■ Data to process:
+--

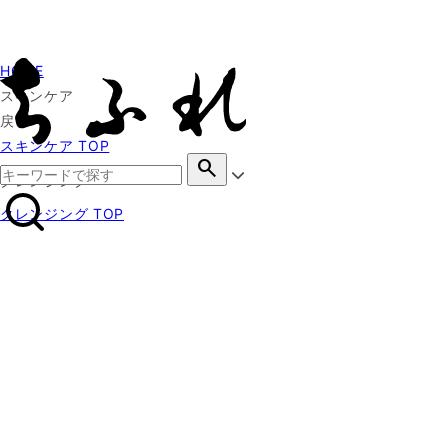
HOME
スキンケア
戻る
スキンケア TOP
search
クレンジング
クレンジング TOP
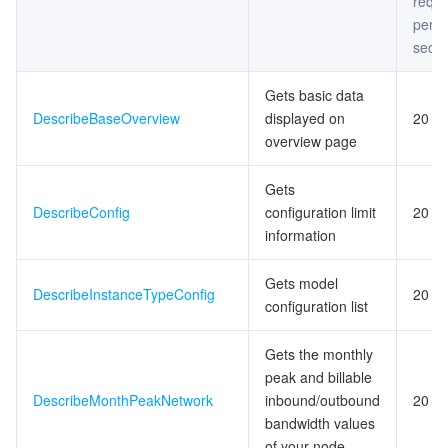
reque
per
seco
Gets basic data
DescribeBaseOverview
displayed on
20
overview page
Gets
DescribeConfig
configuration limit
20
information
Gets model
DescribeInstanceTypeConfig
20
configuration list
Gets the monthly
peak and billable
DescribeMonthPeakNetwork
inbound/outbound
20
bandwidth values
of your node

+--

■ Problem to solve:
List every line of text from the data as a numbered list, skipping blank lines and leaving out the pictures.

■ Solution to this problem:
1. HOME
2. スキンケア
3. 戻る
4. スキンケア TOP
5. search
6. クレンジング
7. クレンジング TOP
8. reque
9. per
10. seco
11. Gets basic data
12. DescribeBaseOverview
13. displayed on
14. 20
15. overview page
16. Gets
17. DescribeConfig
18. configuration limit
19. 20
20. information
21. Gets model
22. DescribeInstanceTypeConfig
23. 20
24. configuration list
25. Gets the monthly
26. peak and billable
27. DescribeMonthPeakNetwork
28. inbound/outbound
29. 20
30. bandwidth values
31. of your node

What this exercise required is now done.